CLEVELAND – Mitch Talbot’s Cinderella story hit a snag, while his counterpart’s – Toronto’s Brett Cecil – is alive and well.
The pair of unheralded pitchers banged heads Monday night at Progressive Field, with Cecil and his Blue Jays emerging unscathed, while Talbot and the Indians were left battered and bruised in a 5-1 loss.
Cecil, who was making only his third start of the season after being promoted from the minors, allowed a run on just one hit, striking out a career-high 10 batters over eight innings.
Talbot, who is a candidate for American League rookie of the month honors after winning three of his four starts in April, allowed five runs on eight hits (three home runs) over eight innings.
“Despite our struggles offensively, I can’t take anything away from Cecil,” said Indians manager Manny Acta, whose club produced just two hits on the night. “He threw a tremendous ballgame. He attacked out hitters with his fastball and had a great change-up.
“The night belonged to Cecil.”
And what a night it was for the 23-year-old left-hander, who made 17 starts for the Jays last year, but failed to make the big league rotation out of spring training.
He was in pursuit of perfection, retiring 19 straight hitters before a one-out walk on five pitches to Grady Sizemore in the seventh ruined the bid.
Cecil walked the next batter, Shin-Soo Choo, before striking out Austin Kearns and then losing the no-hitter and shutout when Jhonny Peralta followed with a line drive single to left to score Sizemore.
Prior to Peralta’s single, the closest thing Cleveland got to a hit was when Matt LaPorta lined out to third base in the third.
A top-shelf change-up was at the root of Cecil’s success, according to Indians hitters — if you could call them that on this night.
“He was really good tonight,” Choo said. “In hitter’s counts, he had a really good change-up, and he spotted his fastball really good.”
Oddly enough, Cecil said he awoke with a head cold.
“Baseball-wise, it was a good night, just awesome,” he said. “I wasn’t nervous, but people that tell you they don’t know they have a game going are lying.
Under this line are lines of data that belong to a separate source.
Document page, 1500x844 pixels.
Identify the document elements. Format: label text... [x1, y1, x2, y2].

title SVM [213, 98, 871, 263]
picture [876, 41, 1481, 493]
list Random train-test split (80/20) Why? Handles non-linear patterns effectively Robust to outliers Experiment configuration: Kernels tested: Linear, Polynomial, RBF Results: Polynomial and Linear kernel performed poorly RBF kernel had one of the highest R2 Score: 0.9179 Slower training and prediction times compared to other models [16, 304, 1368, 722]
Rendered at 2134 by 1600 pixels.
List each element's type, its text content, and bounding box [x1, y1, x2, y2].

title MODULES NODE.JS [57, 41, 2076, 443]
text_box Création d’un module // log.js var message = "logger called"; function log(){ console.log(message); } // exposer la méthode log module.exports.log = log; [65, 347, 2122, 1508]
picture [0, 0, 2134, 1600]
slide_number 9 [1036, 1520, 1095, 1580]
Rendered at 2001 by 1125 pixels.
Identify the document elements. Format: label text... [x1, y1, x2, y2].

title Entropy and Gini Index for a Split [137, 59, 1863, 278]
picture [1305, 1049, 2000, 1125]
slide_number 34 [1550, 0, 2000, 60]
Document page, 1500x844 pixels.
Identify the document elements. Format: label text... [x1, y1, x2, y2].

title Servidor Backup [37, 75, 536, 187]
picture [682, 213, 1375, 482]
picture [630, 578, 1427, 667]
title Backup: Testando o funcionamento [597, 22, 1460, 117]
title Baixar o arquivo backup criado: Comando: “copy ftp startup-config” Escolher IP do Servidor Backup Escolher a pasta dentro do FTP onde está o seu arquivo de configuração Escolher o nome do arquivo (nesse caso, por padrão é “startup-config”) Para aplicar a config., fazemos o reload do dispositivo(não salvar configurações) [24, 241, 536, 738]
I knew in the fifth inning, but I didn’t want to think about it too much.”
Talbot, who suffered his first loss since his season debut, allowed four of his runs within the first four innings – the first two coming on a homer from Jose Bautista in the second.
The left-hander shut Toronto out on one hit over the next four innings before allowing a lead-off homer to John Buck in the ninth and getting removed.
“He was hurt early by that two-run homer,” Acta said. “But he gave us a shot and almost got a complete game.”
Of their five runs, four came courtesy of long balls from the Blue Jays, who entered the game tied for the major league-lead in the category with 38.
“I couldn’t keep the ball in the yard,” Talbot said, “too many pitches over the plate, and they made me pay.”
With the way Cecil was pitching, Talbot knew he had to be close to perfect to keep his team in the game.
“It’s something that’s out of my control,” Talbot said. “But sometimes, it felt like I just sat down and I was getting back up again.”
If Cecil had made history, it would have come in front of the second-smallest crowd of the season at Progressive Field, the Indians drawing 10,117 fans.